Thousands of local newspapers have turned into ghosts of their former selves, according to a new study from UNC's Center for Innovation and Sustainability in Local Media at the School of Media and Journalism. The study defines these 'ghost newspapers' as having diminished quality, quantity and scope of their editorial content.
The two-year news desert research study, made possible by grants from the Knight Foundation and UNC's Office of the Provost, also found that almost 200 counties in the U.S. don’t have a local newspaper, and 1,800 local newspapers have gone out of business or merged since 2004.
The counties hit with the greatest loss of local news tend to be low-income, less educated and older, said Penelope Abernathy, report author and Knight Chair in Journalism and Digital Media Economics. Most of the counties without newspapers often came from rural areas in the South.

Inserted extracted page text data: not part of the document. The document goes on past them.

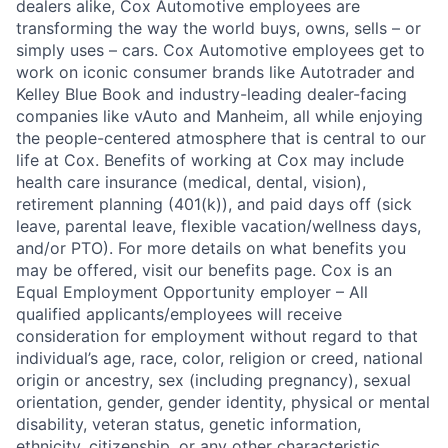
dealers alike, Cox Automotive employees are
transforming the way the world buys, owns, sells – or
simply uses – cars. Cox Automotive employees get to
work on iconic consumer brands like Autotrader and
Kelley Blue Book and industry-leading dealer-facing
companies like vAuto and Manheim, all while enjoying
the people-centered atmosphere that is central to our
life at Cox. Benefits of working at Cox may include
health care insurance (medical, dental, vision),
retirement planning (401(k)), and paid days off (sick
leave, parental leave, flexible vacation/wellness days,
and/or PTO). For more details on what benefits you
may be offered, visit our benefits page. Cox is an
Equal Employment Opportunity employer – All
qualified applicants/employees will receive
consideration for employment without regard to that
individual’s age, race, color, religion or creed, national
origin or ancestry, sex (including pregnancy), sexual
orientation, gender, gender identity, physical or mental
disability, veteran status, genetic information,
ethnicity, citizenship, or any other characteristic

“They're exactly the kind of communities that need strong news to help them see the way to the future,” Abernathy said. “So my first priority is trying to help prioritize both nonprofit, as well as for-profit spending and research into developing business models for those communities most at risk.”
The study brought industry databases together along with several UNC graduate and undergraduate researchers. Junior Natasha Townsend, a copy staffer for The Daily Tar Heel, became involved with the project this summer. As an aspiring journalist, she said she found the report disheartening for newspapers.